Le tueur en série (serial killer) se distingue de ses collègues assassins, non pas par le nombre de ses victimes – son palmarès macabre doit au moins en compter trois –, mais parce que celles-ci ont été occises dans des endroits et à des moments différents. La variété de ses crimes (ou leur caractère « thématique ») oblige donc les enquêteurs à établir, meurtre après meurtre, un profil psychologique du tueur. Le serial killer devient ainsi, inévitablement, un personnage dont l’épaisseur psychique se prête à merveille aux œuvres de fiction. Voilà pourquoi, en matière d’intrigues criminelles, le tueur en série eut, de tout temps, la faveur des productions cinématographiques, romanesques ou picturales.
M le Maudit, sorti à Berlin en mai 1931, peut être considéré comme le film fondateur du genre. Fritz Lang, son réalisateur, portait un vif intérêt à l’actualité criminelle, particulièrement fournie dans l’Allemagne des années 20 et 30. Les tueurs de masse (Massenmörder) y font régulièrement la Une des journaux à sensation et de la presse conservatrice. L’un d’eux, Peter Kürten, deviendra célèbre sous le surnom de Vampire de Düsseldorf. Kürten ‒ qui se dénoncera lui-même en 1930, après une impressionnante série de crimes perpétrés pendant 30 ans ! ‒ fut aussi l’un des premiers meurtriers de l’histoire à livrer des confessions aux psychiatres allemands, contribuant ainsi à la naissance des méthodes de profilage.
C’est donc fort logiquement un article de presse, consacré aux Massenmörder, qui est à l’origine du scénario de M le Maudit, premier film « parlant » de Fritz Lang.
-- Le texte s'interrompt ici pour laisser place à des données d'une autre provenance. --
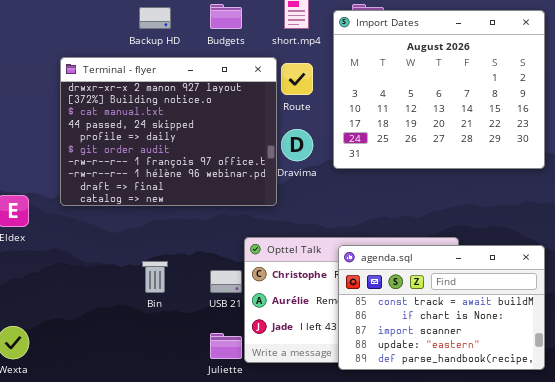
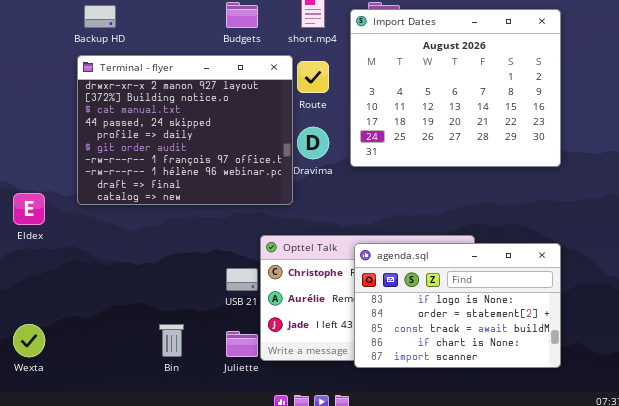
Backup HD: [139,7,171,29] -> [84,5,116,28], moved
agenda.sql: [338,245,545,370] -> [354,243,561,368], scrolled up 2 rows
Bin: [142,261,168,293] -> [159,324,184,357], moved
Dans une ville pétrifiée de terreur, des enfants sont assassinés par un individu d’apparence anodine, Hans Beckert (Peter Lorre). Un meurtrier anonyme qui se manifeste en sifflotant un air d’Edvard Grieg. La police est sur les dents, mais piétine. Les truands, eux, sont inquiets : la mobilisation policière vient troubler leur bizness quotidien… Avec l’aide d’un « syndicat des mendiants », la pègre locale organise à son tour la traque du meurtrier. Et devance la police dans son arrestation. Dans une scène finale mémorable, Beckert (alias M comme Mörder) passe en jugement devant une assemblée composée de bandits masculins et de mères éplorées.
Rien dans les images de ce film n’évoque l’imminente arrivée au pouvoir des nazis. Mais assez subtilement, Lang y révèle pourtant son pessimisme radical. En introduisant la psychologie criminelle dans le film policier, le cinéaste pose la question de la responsabilité du meurtre dans une société en crise. D’où l’effet miroir du long-métrage, où se reflète la mentalité d’une époque perçue par le réalisateur comme régressive. Devant ses « juges », Beckert se défend en évoquant l’étrange forme de malédiction dont il serait l’objet ; il est, dit-il, obligé de tuer. Le verdict populaire sera néanmoins sans appel : il faut éliminer physiquement cette « anomalie » avant qu’elle ne contamine (et ne remette en cause) la société dans son ensemble. De fait, par ce biais, Lang annonce bel et bien l’entrée en scène du IIIe Reich.